* [Try it] A word-for-word copy of the records below is required.

[Saved data entries]
|---|

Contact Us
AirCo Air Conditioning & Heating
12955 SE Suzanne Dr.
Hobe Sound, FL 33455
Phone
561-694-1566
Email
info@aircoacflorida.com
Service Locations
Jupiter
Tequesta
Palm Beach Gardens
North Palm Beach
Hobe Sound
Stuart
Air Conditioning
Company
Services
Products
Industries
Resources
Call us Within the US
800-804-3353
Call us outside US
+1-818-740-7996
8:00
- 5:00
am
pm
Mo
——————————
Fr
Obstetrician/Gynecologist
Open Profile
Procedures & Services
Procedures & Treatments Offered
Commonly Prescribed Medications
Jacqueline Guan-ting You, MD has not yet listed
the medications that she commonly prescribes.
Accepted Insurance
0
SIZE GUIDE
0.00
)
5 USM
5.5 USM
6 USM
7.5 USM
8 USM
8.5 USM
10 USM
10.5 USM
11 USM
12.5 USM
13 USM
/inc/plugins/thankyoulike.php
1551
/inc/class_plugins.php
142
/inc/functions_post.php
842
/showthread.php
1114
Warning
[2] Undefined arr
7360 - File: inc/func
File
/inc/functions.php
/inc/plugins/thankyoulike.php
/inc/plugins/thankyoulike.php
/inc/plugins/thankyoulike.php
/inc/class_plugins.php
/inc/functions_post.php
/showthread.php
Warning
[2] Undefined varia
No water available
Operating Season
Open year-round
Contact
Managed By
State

|---|

* [Result of this task]
Contact Us
AirCo Air Conditioning & Heating
12955 SE Suzanne Dr.
Hobe Sound, FL 33455
Phone
561-694-1566
Email
info@aircoacflorida.com
Service Locations
Jupiter
Tequesta
Palm Beach Gardens
North Palm Beach
Hobe Sound
Stuart
Air Conditioning
Company
Services
Products
Industries
Resources
Call us Within the US
800-804-3353
Call us outside US
+1-818-740-7996
8:00
- 5:00
am
pm
Mo
——————————
Fr
Obstetrician/Gynecologist
Open Profile
Procedures & Services
Procedures & Treatments Offered
Commonly Prescribed Medications
Jacqueline Guan-ting You, MD has not yet listed
the medications that she commonly prescribes.
Accepted Insurance
0
SIZE GUIDE
0.00
)
5 USM
5.5 USM
6 USM
7.5 USM
8 USM
8.5 USM
10 USM
10.5 USM
11 USM
12.5 USM
13 USM
/inc/plugins/thankyoulike.php
1551
/inc/class_plugins.php
142
/inc/functions_post.php
842
/showthread.php
1114
Warning
[2] Undefined arr
7360 - File: inc/func
File
/inc/functions.php
/inc/plugins/thankyoulike.php
/inc/plugins/thankyoulike.php
/inc/plugins/thankyoulike.php
/inc/class_plugins.php
/inc/functions_post.php
/showthread.php
Warning
[2] Undefined varia
No water available
Operating Season
Open year-round
Contact
Managed By
State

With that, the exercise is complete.